Nemmeno un’app di navigazione offre un lasciapassare. Nel gennaio 2026, per esempio, la Polizia Stradale ha fermato sulla A14, nell’area di Bari, un settantacinquenne che aveva attribuito allo smartphone l’ingresso nella direzione sbagliata: sono seguiti sanzione, revoca della patente e fermo del veicolo per tre mesi. La segnaletica stradale prevale sempre sulle istruzioni digitali, che possono essere imprecise, non aggiornate o mal interpretate.
Il contromano è automaticamente un reato?
Quando non si verificano incidenti, nessuno rimane ferito e non emergono autonome condotte penalmente rilevanti, il fatto resta in linea generale una gravissima violazione amministrativa. L’entità della multa e la revoca non trasformano da sole l’episodio in un reato.
Il passaggio al penale avviene se dalla marcia contromano derivano lesioni o morte di una persona, oppure quando al controllo emergono ebbrezza, assunzione di stupefacenti, fuga dopo l’incidente, omissione di soccorso o altre fattispecie previste dalla legge. Ogni imputazione richiede l’accertamento del nesso causale, dell’elemento soggettivo e delle circostanze specifiche; una formula automatica non sostituisce l’indagine.
Le pene per le lesioni stradali
L’articolo 590-bis del Codice penale considera la circolazione contromano una circostanza aggravante. Quando la condotta causa una lesione grave, la pena prevista va da un anno e sei mesi a tre anni. In presenza di una lesione gravissima, la forbice sale da due a quattro anni.

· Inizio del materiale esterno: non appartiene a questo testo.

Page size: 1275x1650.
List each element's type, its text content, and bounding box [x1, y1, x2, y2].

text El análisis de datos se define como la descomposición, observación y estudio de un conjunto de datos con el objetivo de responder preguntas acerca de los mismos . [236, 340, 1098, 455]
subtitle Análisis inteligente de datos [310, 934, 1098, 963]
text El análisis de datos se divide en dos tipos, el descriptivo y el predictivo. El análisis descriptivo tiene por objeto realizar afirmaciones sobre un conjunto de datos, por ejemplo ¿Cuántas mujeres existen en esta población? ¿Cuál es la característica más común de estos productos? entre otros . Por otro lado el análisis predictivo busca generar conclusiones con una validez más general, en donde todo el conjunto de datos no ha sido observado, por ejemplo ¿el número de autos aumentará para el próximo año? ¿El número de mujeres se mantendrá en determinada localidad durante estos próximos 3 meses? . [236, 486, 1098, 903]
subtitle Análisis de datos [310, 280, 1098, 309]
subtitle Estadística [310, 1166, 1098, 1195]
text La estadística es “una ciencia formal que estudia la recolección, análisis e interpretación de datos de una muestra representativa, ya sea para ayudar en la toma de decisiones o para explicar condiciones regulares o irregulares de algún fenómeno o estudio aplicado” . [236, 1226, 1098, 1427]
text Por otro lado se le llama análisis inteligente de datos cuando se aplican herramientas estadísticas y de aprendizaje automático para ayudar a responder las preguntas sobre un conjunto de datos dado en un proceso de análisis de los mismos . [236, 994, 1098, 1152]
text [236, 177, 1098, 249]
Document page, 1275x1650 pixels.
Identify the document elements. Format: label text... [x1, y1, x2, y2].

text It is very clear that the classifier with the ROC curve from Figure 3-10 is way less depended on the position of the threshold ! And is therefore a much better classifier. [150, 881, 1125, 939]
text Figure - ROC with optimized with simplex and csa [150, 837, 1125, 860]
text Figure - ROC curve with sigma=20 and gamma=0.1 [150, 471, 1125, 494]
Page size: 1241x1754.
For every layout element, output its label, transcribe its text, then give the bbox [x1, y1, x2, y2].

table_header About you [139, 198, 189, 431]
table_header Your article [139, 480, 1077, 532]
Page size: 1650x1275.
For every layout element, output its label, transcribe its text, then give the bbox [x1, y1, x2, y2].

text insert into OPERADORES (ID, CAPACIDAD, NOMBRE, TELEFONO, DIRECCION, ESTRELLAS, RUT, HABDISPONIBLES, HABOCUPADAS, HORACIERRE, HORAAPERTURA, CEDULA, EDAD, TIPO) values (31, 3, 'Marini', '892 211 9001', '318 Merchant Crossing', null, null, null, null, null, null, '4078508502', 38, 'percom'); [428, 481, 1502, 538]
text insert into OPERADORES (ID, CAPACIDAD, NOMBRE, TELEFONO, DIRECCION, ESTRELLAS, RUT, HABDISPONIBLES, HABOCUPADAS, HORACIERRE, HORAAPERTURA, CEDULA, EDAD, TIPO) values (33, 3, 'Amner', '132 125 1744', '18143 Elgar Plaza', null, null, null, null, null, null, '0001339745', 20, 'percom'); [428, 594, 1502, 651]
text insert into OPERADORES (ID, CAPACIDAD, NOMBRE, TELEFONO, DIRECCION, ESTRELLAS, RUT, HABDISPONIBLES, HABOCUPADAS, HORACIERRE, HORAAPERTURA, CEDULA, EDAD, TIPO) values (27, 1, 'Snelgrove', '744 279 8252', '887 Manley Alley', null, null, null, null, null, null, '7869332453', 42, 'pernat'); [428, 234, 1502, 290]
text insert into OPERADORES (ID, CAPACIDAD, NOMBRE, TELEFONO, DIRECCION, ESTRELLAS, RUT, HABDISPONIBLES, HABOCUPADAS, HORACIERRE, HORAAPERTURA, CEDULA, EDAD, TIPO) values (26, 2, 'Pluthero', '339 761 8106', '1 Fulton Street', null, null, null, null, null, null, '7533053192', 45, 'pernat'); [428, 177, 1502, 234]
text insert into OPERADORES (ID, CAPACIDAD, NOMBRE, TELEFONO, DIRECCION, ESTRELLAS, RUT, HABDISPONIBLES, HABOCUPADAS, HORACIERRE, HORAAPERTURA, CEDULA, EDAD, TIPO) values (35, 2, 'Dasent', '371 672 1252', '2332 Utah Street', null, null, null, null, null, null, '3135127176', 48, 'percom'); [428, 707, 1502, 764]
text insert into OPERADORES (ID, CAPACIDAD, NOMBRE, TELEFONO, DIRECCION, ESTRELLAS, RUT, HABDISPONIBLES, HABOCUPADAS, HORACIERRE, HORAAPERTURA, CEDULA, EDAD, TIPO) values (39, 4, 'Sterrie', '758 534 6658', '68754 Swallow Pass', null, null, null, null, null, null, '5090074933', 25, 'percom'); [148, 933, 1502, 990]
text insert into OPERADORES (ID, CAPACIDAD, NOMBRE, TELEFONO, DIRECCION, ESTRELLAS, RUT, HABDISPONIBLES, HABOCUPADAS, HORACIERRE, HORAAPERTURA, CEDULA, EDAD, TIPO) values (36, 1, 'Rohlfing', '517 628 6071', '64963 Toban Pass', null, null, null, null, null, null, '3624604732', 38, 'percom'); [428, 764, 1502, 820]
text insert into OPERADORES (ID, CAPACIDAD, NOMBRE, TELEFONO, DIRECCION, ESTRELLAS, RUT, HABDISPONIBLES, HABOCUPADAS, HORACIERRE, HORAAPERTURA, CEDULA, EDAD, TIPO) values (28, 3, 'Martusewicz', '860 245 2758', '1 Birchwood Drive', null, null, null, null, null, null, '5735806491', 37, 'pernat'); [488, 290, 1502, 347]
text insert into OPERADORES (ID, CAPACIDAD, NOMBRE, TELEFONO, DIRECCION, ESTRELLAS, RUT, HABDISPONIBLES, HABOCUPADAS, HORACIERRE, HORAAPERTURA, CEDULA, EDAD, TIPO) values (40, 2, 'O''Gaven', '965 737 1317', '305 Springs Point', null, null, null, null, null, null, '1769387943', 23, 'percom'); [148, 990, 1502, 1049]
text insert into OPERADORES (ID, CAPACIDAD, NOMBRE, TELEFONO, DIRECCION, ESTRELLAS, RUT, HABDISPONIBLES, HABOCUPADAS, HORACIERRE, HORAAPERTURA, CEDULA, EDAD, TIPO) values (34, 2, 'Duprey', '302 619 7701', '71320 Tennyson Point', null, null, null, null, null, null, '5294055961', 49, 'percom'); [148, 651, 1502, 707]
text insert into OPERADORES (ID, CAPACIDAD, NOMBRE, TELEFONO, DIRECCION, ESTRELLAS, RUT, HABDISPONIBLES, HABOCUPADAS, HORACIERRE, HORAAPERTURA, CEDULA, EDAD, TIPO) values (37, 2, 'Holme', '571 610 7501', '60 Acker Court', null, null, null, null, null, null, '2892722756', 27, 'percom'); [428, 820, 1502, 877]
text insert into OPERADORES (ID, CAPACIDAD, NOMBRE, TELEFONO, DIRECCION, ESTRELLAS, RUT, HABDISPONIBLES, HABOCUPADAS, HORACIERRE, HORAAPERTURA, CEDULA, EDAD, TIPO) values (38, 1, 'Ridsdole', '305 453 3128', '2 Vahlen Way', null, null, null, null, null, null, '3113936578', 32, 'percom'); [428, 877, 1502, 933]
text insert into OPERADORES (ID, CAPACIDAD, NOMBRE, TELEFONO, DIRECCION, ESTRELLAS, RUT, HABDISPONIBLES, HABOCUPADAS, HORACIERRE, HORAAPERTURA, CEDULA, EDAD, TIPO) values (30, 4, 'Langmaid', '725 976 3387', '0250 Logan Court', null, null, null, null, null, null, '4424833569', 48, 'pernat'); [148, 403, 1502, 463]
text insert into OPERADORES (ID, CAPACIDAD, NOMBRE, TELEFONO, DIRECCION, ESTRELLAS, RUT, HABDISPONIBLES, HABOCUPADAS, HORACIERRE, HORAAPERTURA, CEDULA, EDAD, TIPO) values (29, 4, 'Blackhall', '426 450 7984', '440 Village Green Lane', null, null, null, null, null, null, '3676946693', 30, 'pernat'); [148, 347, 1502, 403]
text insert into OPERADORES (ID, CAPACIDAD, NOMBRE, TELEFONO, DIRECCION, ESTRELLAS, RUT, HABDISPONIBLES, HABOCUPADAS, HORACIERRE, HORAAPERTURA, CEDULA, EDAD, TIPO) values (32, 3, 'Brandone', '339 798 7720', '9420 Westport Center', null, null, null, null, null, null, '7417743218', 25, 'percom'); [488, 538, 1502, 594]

Per comprendere la differenza, si parla in termini generali di lesione grave quando la malattia o l’incapacità supera quaranta giorni oppure ricorrono le altre ipotesi descritte dal Codice penale. La categoria gravissima comprende conseguenze come una malattia certamente o probabilmente insanabile, la perdita di un senso o di un arto e altre menomazioni di analoga portata.
Se le persone ferite sono più di una, la pena prevista per la violazione più grave può essere aumentata fino al triplo, senza superare sette anni. Una corresponsabilità della vittima o di terzi, quando l’evento non dipende solo dal conducente contromano, consente invece una riduzione fino alla metà.
Alcol e droga aggravano ancora il quadro. Le fasce sanzionatorie cambiano secondo il tasso alcolemico, la categoria del conducente e la fattispecie contestata; nei casi più severi, le lesioni gravi possono condurre a una reclusione da tre a cinque anni e quelle gravissime da quattro a sette anni.